▸ **TEXT SHOWN**

__________________________________________________

When actors make the transition from being in front of the camera to behind it in the director’s chair, the quality of their work can vary greatly depending on not just their talent in a new role on a film set.

First time directors may lean on key assistants or department heads to help shape their vision or these actors may want to direct themselves on screen, fully immersing themselves in multiple worlds simultaneously.

Clark Duke – a veteran comic actor known for smaller roles in ensemble films and guest spots on TV sitcoms – makes the leap with his feature directorial debut “Arkansas,” based on the 2009 novel of the same name by John Brandon.

On top of directing and producing “Arkansas,” Duke also co-wrote the screenplay with Andrew Boonkrong and cast himself as Swin, one of two naïve drug dealers who serve as the film’s protagonists.

Cutting across much of the South but set primarily in the titular state, “Arkansas” follows Kyle and Swin as they attempt to climb the ranks of a drug trafficking ring led by a mysterious dealer known simply as Frog. After a job turns bad, Kyle and Swin are forced to keep up appearances while dealing with the fallout that could get them killed.

On paper, it’s a feature with elements of traditional crime, noir and black comedy that would appeal to a broad audience, but “Arkansas” is a middling independent movie that suffers most from its creator taking on far too much. 

The film’s significant identity crisis stems from Duke wanting to put every idea he had from a writing perspective into the screenplay, trying to emulate all his favorite directors and their contrasting styles and on top of all of that, reinvent himself as an actor by taking on a meaty, transformational part unlike anything he’s ever done before.

Technically, Duke achieves all of this with “Arkansas.”

His script is inventive, playing with the narrative structure both in time-jumping between decades and focusing on different characters by breaking up the film into chapters as master screenwriter Quentin Tarantino might do.

Duke’s direction is engaging, pushing a heavy hand visually at times with bold night cinematography that helps set the mood of “Arkansas;” although it’s not particularly surprising that the film’s best scenes directorially come when Duke’s Swin isn’t in them, which allows the filmmaker to focus on the whole scene and not confine himself to a single character.

__________________________________________________

▸ **AVAILABLE DATA**
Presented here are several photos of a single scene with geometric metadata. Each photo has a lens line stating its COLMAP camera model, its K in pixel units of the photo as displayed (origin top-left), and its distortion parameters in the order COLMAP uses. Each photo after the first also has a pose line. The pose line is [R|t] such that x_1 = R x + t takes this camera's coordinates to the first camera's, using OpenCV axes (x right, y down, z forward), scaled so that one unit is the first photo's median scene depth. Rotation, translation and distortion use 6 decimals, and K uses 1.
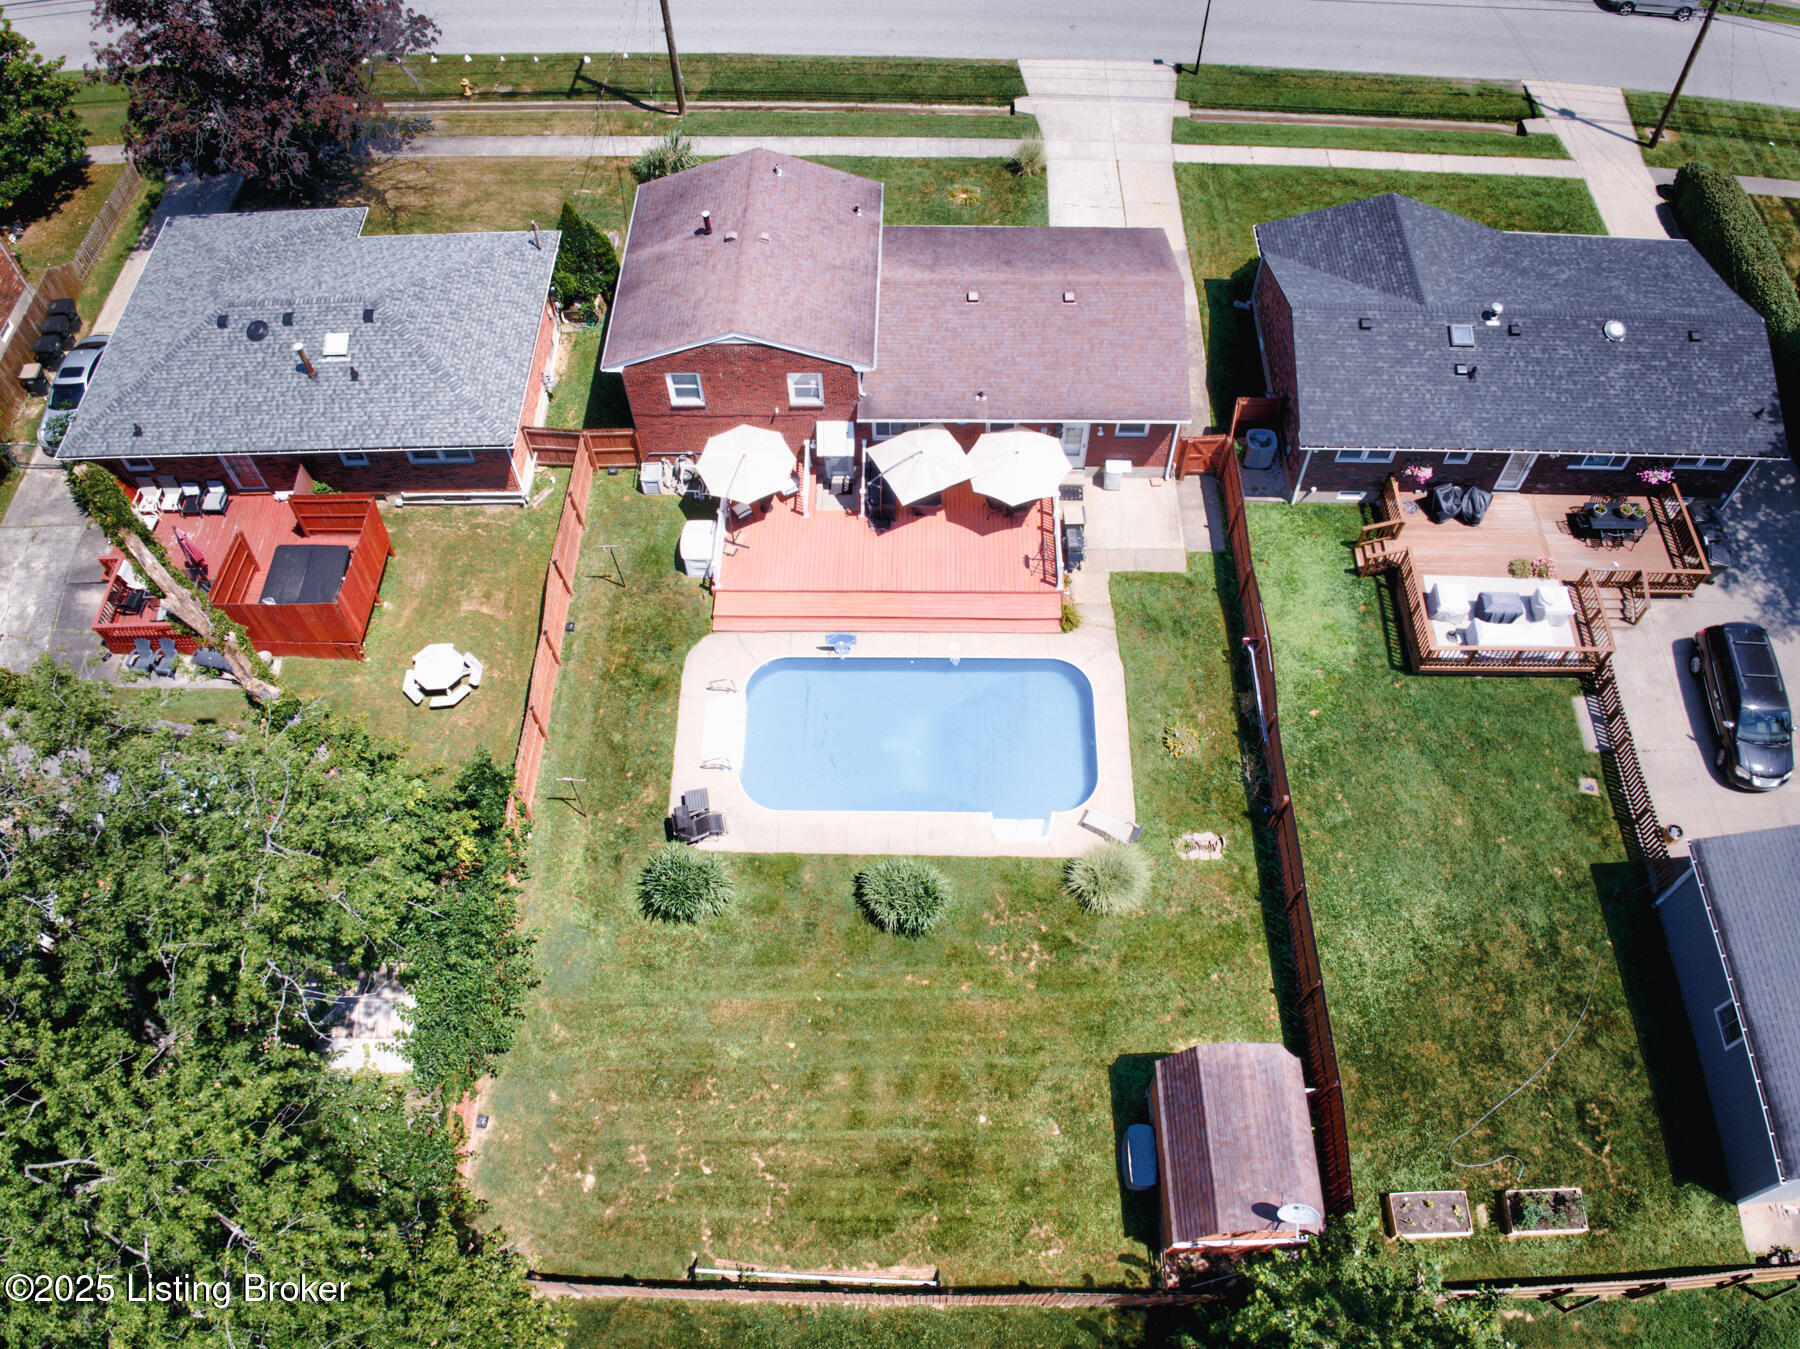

__________________________________________________

Carry on the review of Clark Duke's film "Arkansas," starting after its last sentence.

▸ **TASK ANSWER**
As an on-screen performer, Duke swings for the fences with a nearly unrecognizable look, hiding behind glasses and a wiry mustache, dulling his accent slightly and evoking a strange combination of Phillip Seymour Hoffman and Steve Buscemi for the film’s most interesting performance.

And yet, all the pieces that Duke assembles together to create the world he envisioned for 
“Arkansas” become a garbled noir mess with mixed tones that reflect his love for Martin Scorsese’s “Goodfellas” one minute and the Coen brothers’ “No Country For Old Men” the next.

A strong ensemble cast led by John Malkovich’s signature eccentricity as a state park ranger and Vince Vaughn maintaining understated composure in a significant role as a pawn shop owner give “Arkansas” plenty of flavor that it richly needs, while Eden Brolin (daughter of Josh) is a welcome surprise as Swin’s love interest.

Characters in “Arkansas” are vague, but memorable enough to have a Tarantino-esque vibe that any one of them could have their own story or film made about them.

The rare exception here is Liam Hemsworth’s Kyle, who gives a solid effort opposite Duke but isn’t rough enough around the edges to play the sort of dirtbag that would pair well with Swin. It’s key to the success or failure of the film that Swin and Kyle feel like they’ve come from similar backgrounds to wind up at the same place, but Hemsworth isn’t matching Duke’s dedication to the part and falls flat relative to the rest of the cast.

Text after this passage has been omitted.